- _Document extract_
- Opening Delimiter -

I’m picturing a mostly unconscious human being – a mind occupied all day by video games, food, sex, drink, and sleep. Or I could picture a corporate executive who has utterly surrendered to the sociopathic profit motive, perhaps somebody at Shell who has helped to bury the science on climate change. Or even myself more often than I care to admit – my thoughts like mice constantly scurrying to the higher end of a perpetually sinking ship.
But it’s all the same state of mind in one fundamental way at least – a mind perpetually busy trying to outrun itself, trying not to notice the unfathomed compulsion that keeps it busy. In this state of mind (if there aren’t sufficient distractions available) the tendency is to feel subjected to thought, tossed and turned by thought. To avoid the sensation of drowning in this tumult, an inner director, a thinker in charge, a focus of Self, is created, which seems to be a retroactive gloss that thought itself compulsively places over its own shenanigans to retain an illusion of order and control. But in this state of mind there is only a running script (though ad libbed) in which this fantasy of a director (a Me playing the starring role) ends up organizing what is still only a compulsive escape from its own unfathomed turmoil.

- Closing Delimiter -

- _Extracted entries_

- Opening Delimiter -

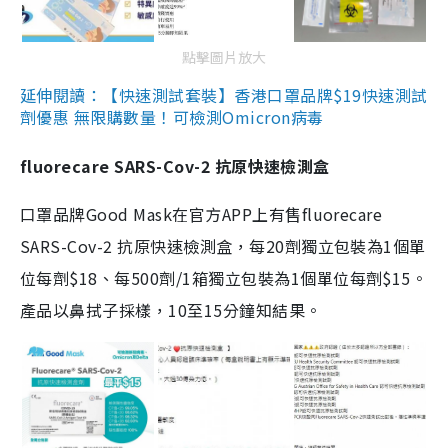
點擊圖片放大
延伸閱讀：【快速測試套裝】香港口罩品牌$19快速測試
劑優惠 無限購數量！可檢測Omicron病毒
fluorecare SARS-Cov-2 抗原快速檢測盒
口罩品牌Good Mask在官方APP上有售fluorecare
SARS-Cov-2 抗原快速檢測盒，每20劑獨立包裝為1個單
位每劑$18、每500劑/1箱獨立包裝為1個單位每劑$15。
產品以鼻拭子採樣，10至15分鐘知結果。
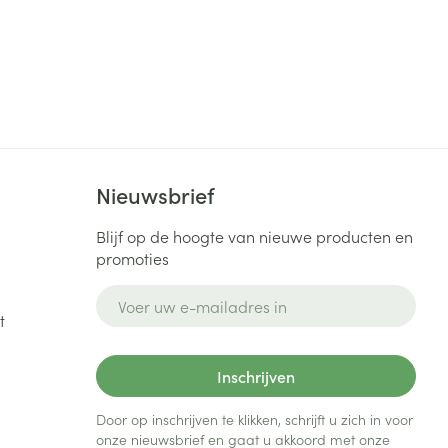
Nieuwsbrief
Blijf op de hoogte van nieuwe producten en
promoties
E-mail adres
t
Inschrijven
Door op inschrijven te klikken, schrijft u zich in voor
onze nieuwsbrief en gaat u akkoord met onze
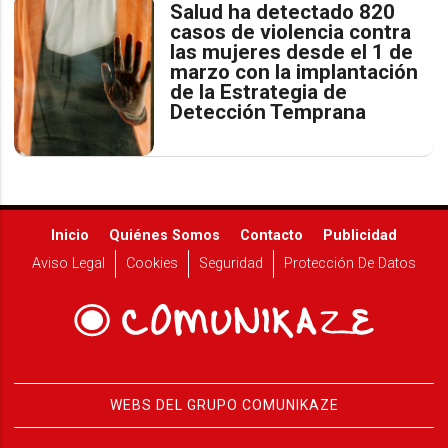
Salud ha detectado 820
casos de violencia contra
las mujeres desde el 1 de
marzo con la implantación
de la Estrategia de
Detección Temprana
Inicio
Quiénes Somos
Contacto
Publicidad
Aviso Legal
Cookies
Seguridad
Protección De Datos
WEBS DEL GRUPO COMUNIKAZE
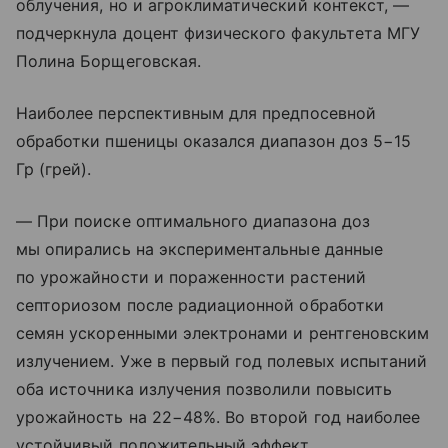
облучения, но и агроклиматический контекст, —
подчеркнула доцент физического факультета МГУ
Полина Борщеговская.
Наиболее перспективным для предпосевной
обработки пшеницы оказался диапазон доз 5−15
Гр (грей).
— При поиске оптимального диапазона доз
мы опирались на экспериментальные данные
по урожайности и пораженности растений
септориозом после радиационной обработки
семян ускоренными электронами и рентгеновским
излучением. Уже в первый год полевых испытаний
оба источника излучения позволили повысить
урожайность на 22−48%. Во второй год наиболее
устойчивый положительный эффект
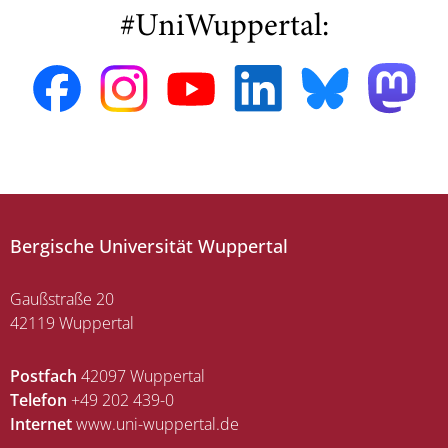
#UniWuppertal:
Bergische Universität Wuppertal
Gaußstraße 20
42119 Wuppertal
Postfach
42097 Wuppertal
Telefon
+49 202 439-0
Internet
www.uni-wuppertal.de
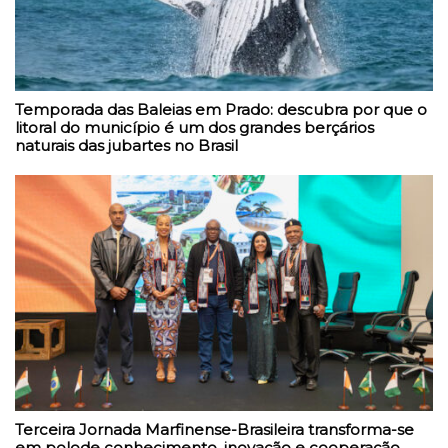
Temporada das Baleias em Prado: descubra por que o
litoral do município é um dos grandes berçários
naturais das jubartes no Brasil
Terceira Jornada Marfinense-Brasileira transforma-se
em polode conhecimento, inovação e cooperação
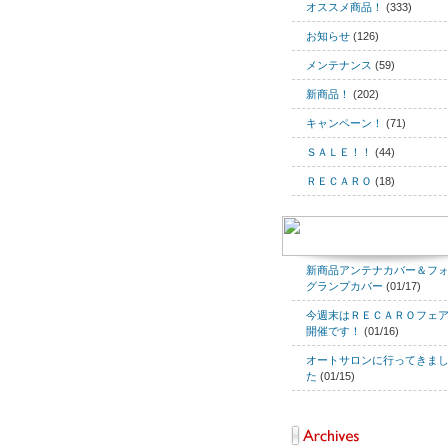
オススメ商品！
(333)
お知らせ
(126)
メンテナンス
(59)
新商品！
(202)
キャンペーン！
(71)
ＳＡＬＥ！！
(44)
ＲＥＣＡＲＯ
(18)
新商品アンテナカバー＆フ
グランプカバー
(01/17)
今週末はＲＥＣＡＲＯフェ
開催です！
(01/16)
オートサロンに行ってきま
た
(01/15)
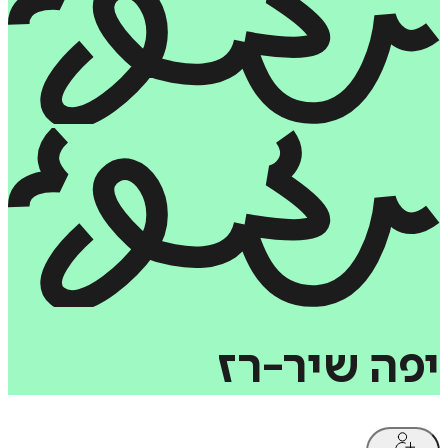
יפה
שיר-רז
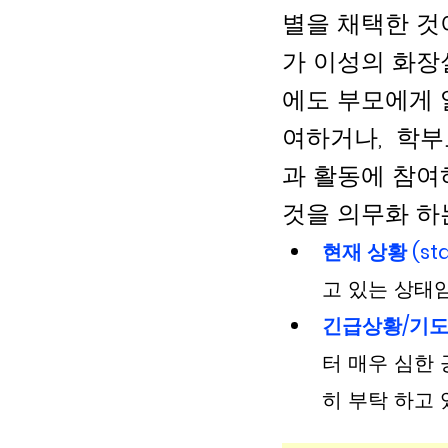
별을 채택한 것
가 이성의 화장
에도 부모에게 
여하거나,  학
과 활동에 참여
것을 의무화 하는
현재 상황 (stat
고 있는 상태임
긴급상황/기도
터 매우 심한
히 부탁 하고 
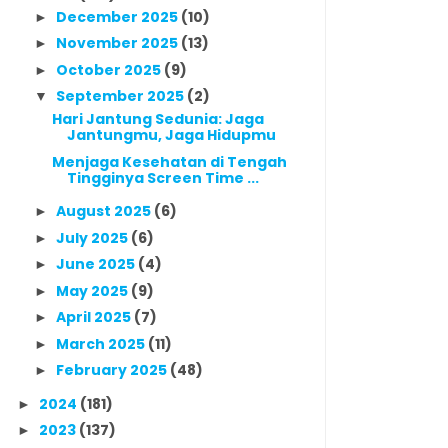
December 2025
(10)
►
November 2025
(13)
►
October 2025
(9)
►
September 2025
(2)
▼
Hari Jantung Sedunia: Jaga
Jantungmu, Jaga Hidupmu
Menjaga Kesehatan di Tengah
Tingginya Screen Time ...
August 2025
(6)
►
July 2025
(6)
►
June 2025
(4)
►
May 2025
(9)
►
April 2025
(7)
►
March 2025
(11)
►
February 2025
(48)
►
2024
(181)
►
2023
(137)
►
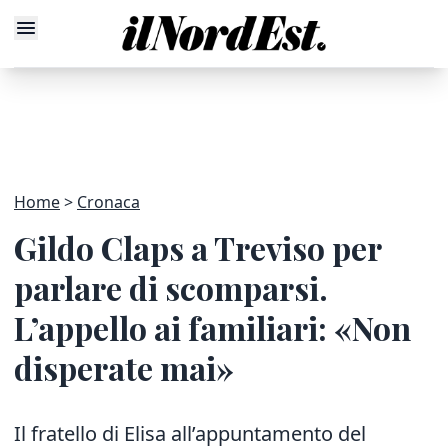
Home
Cronaca
Gildo Claps a Treviso per
parlare di scomparsi.
L’appello ai familiari: «Non
disperate mai»
Il fratello di Elisa all’appuntamento del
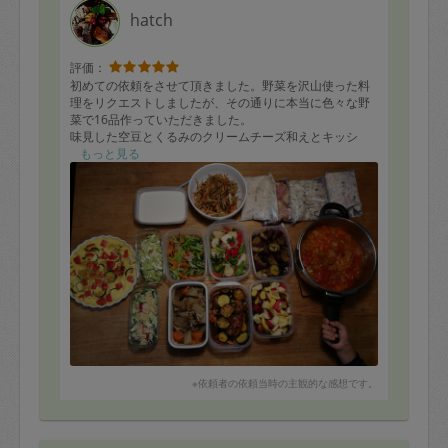
hatch
評価：
初めての依頼をさせて頂きました。野菜を沢山使った料
理をリクエストしましたが、その通りに本当に色々な野
菜で16品作っていただきました。
味見した空豆とくるみのクリームチーズ和えとキッシ
ュ、パンナコッタはとても美味しく優しい味でした。あ
もっと見る
りがとうございました。
ミネストローネ
キッシュ
チキンナゲット（下ごしらえ）
鶏の照り焼き（下ごしらえ）
タンドリーチキン（下ごしらえ）
海老焼売（下ごしらえ）
空豆とくるみのクリームチーズ和え
胡瓜と切り干し大根のサラダ
小松菜と人参と豚肉の炒め物
大根と人参と椎茸の煮物
さつまいものひじき煮
※依頼者の依頼当時の主観的な感想です。
蕪とパプリカと小松菜とベーコンの炒め物
さつまいもと林檎とレモンとレーズンのサラダ
ズッキーニのトマト煮
きんぴら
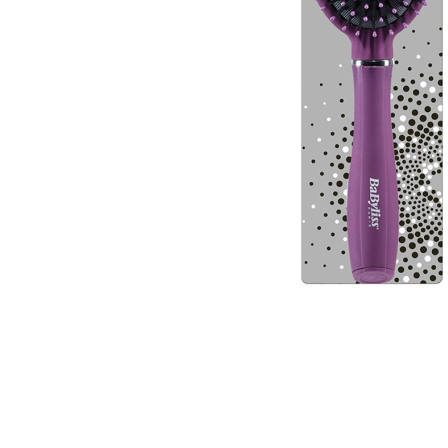
Glömt ditt lösenord?
Ansök om att bli B2B-kund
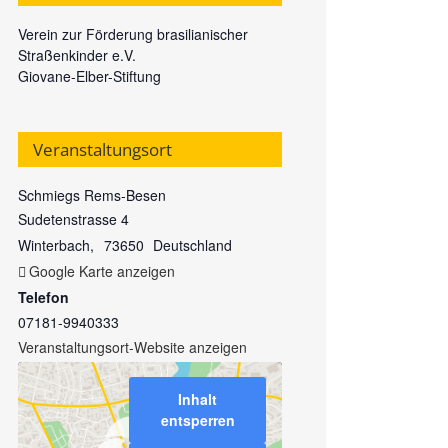
Verein zur Förderung brasilianischer
Straßenkinder e.V.
Giovane-Elber-Stiftung
Veranstaltungsort
Schmiegs Rems-Besen
Sudetenstrasse 4
Winterbach
,
73650
Deutschland
Google Karte anzeigen
Telefon
07181-9940333
Veranstaltungsort-Website anzeigen
Inhalt
entsperren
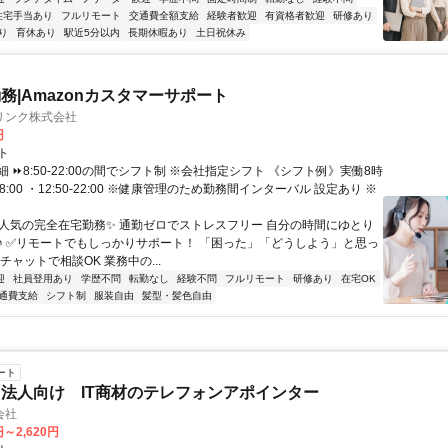
住宅手当あり
フルリモート
交通費全額支給
経験者歓迎
有資格者歓迎
研修あり
り
育休あり
駅近5分以内
長期休暇あり
土日祝休み
務|Amazonカスタマーサポート
リンク株式会社
円
ト
 ⏩8:50-22:00の間でシフト制 ※会社指定シフト 《シフト例》実働8時
-18:00 ・12:50-22:00 ※健康管理のため勤務間インターバル 設定あり ※
✨人気の完全在宅勤務✨ 通勤ゼロでストレスフリー 自分の時間にゆとり
♪ ✅リモートでもしっかりサポート！ 「困った」「どうしよう」と思っ
チャットで相談OK 業務中の...
迎
社員登用あり
学歴不問
転勤なし
経験不問
フルリモート
研修あり
在宅OK
通費支給
シフト制
服装自由
髪型・髪色自由
ート
法人向け IT商材のテレフォンアポインター
会社
円～2,620円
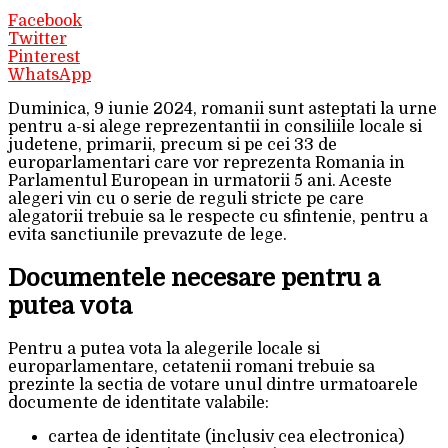
Facebook
Twitter
Pinterest
WhatsApp
Duminica, 9 iunie 2024, romanii sunt asteptati la urne
pentru a-si alege reprezentantii in consiliile locale si
judetene, primarii, precum si pe cei 33 de
europarlamentari care vor reprezenta Romania in
Parlamentul European in urmatorii 5 ani. Aceste
alegeri vin cu o serie de reguli stricte pe care
alegatorii trebuie sa le respecte cu sfintenie, pentru a
evita sanctiunile prevazute de lege.
Documentele necesare pentru a
putea vota
Pentru a putea vota la alegerile locale si
europarlamentare, cetatenii romani trebuie sa
prezinte la sectia de votare unul dintre urmatoarele
documente de identitate valabile:
cartea de identitate (inclusiv cea electronica)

- Closing Delimiter -

- _Set of tasks_
[a] Answer these about the passage on the busy mind, which comes before the data:
(i) Which company is named in connection with burying the science on climate change?
(ii) What are the speaker's thoughts likened to?
(iii) What is created to avoid the sensation of drowning in the tumult of thought?
[b] From the passage on the busy mind, which comes before the data, output everything from "But it’s all" down to "own unfathomed turmoil.", copied word for word.

- _Solved problems_
[a]
(i) Shell.
(ii) Mice constantly scurrying to the higher end of a perpetually sinking ship.
(iii) An inner director, a thinker in charge, a focus of Self.

[b]
But it’s all the same state of mind in one fundamental way at least – a mind perpetually busy trying to outrun itself, trying not to notice the unfathomed compulsion that keeps it busy. In this state of mind (if there aren’t sufficient distractions available) the tendency is to feel subjected to thought, tossed and turned by thought. To avoid the sensation of drowning in this tumult, an inner director, a thinker in charge, a focus of Self, is created, which seems to be a retroactive gloss that thought itself compulsively places over its own shenanigans to retain an illusion of order and control. But in this state of mind there is only a running script (though ad libbed) in which this fantasy of a director (a Me playing the starring role) ends up organizing what is still only a compulsive escape from its own unfathomed turmoil.